In Vida de ángel there’s an animation sequence that serves to evoke the desires of working women, such as seeing the sea. Animation is used to visually represent dreams and imagination. In a way, it’s also a return to the early years of the Colectivo (¿Y si eres mujer?) with an emphasis on manual labour reminiscent of the films of Norman McLaren. In this respect, Guadalupe Sánchez talks about always having been "very handy", as well as her relationship with the images of her adolescence: the paintings of Rembrandt, Remedios Varo and the images from Life magazine, with which she made her 1977 short film. It’s as if the hand intervenes in what catches the eye; the result is an exercise in imagination through cut-out and collage. In the short, the hands of Sánchez and Carlos Bustamante (in charge of the cinematography) intervene in the drawing, dressing the girl in the film to show how gender roles are imposed by factors external to ourselves, such as the political and social conventions that "solidify our oppression", in Fernández's words.
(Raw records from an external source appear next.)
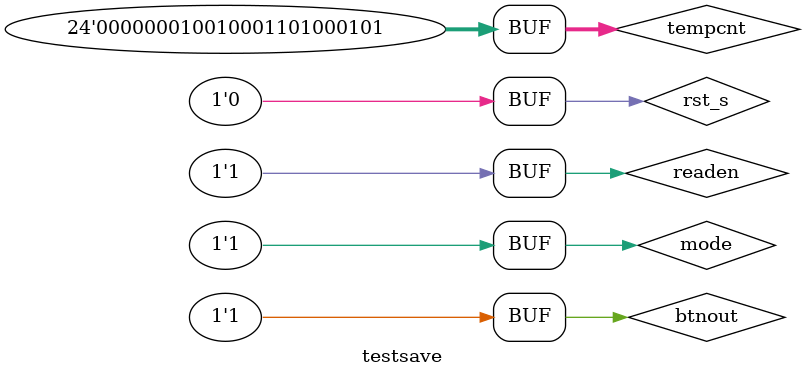
<source format=v>
`timescale 1ns / 1ps


module testsave(

    );
    reg mode;
    reg [23:0] tempcnt;
    reg btnout;
    reg readen;
    reg rst_s;
    wire [23:0] cnts;
     save s1(
    .en(mode),//Á´½Ómode[3]
    .cntin(tempcnt),
    .button(btnout),//Á´½Óbout0
    .readen(readen),//Á´½ÓÒ»¸ö²¦Âë¿ª¹Ø
    .rst(rst_s),//Á´½ÓÒ»¸ö²¦Âë¿ª¹Ø
    .cntout(cnts)
    );
    initial begin   mode = 1;  rst_s = 1;  tempcnt = 24'h012345; btnout = 1; readen = 0;
    end
    always
    begin
        #10 rst_s = 0;
        #200 btnout = 0;
        #20 btnout = 1;
          #200 btnout = 0;
        #20 btnout = 1;
          #200 btnout = 0;
        #20 btnout = 1;
          #200 btnout = 0;
        #20 btnout = 1;
                #20 btnout = 1;
      
                 #200 btnout = 0;
        #20 btnout = 1;
          #200 btnout = 0;
        #20 btnout = 1;
          #200 btnout = 0;
        #20 btnout = 1;
          #200 btnout = 0;
        #20 btnout = 1;
        #20 readen = 1;
        
    end
endmodule

</source>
The intervention in the cinematic form present in the three films that make up this screening (¿Y si eres mujer?, Cosas de mujeres and Vicios en la cocina, las papas silban) constitutes a strategy to disarm but also an approach to political intervention in cinema. In my opinion, Rosa Martha Fernández's idea of cinema as "an instrument to transform reality and raise awareness", a beacon of 1970s cinema, is still valid. If the political sense of struggle through form has been lost, then it’s important to return to these films and throw some light on their proposals, today more than ever. What remains today of those “intervention films” that disrupted Latin American cinematography? Such films display formal ideas that once helped to open our eyes and destroy our firm beliefs; ideas that, today, can help us to illuminate the darkest nights. Now, as then, the films of the Colectivo Cine Mujer are a flash of lightning that allows us to see clearly what we’ve been merely glimpsing: namely that form, and not only theme, is revolutionary.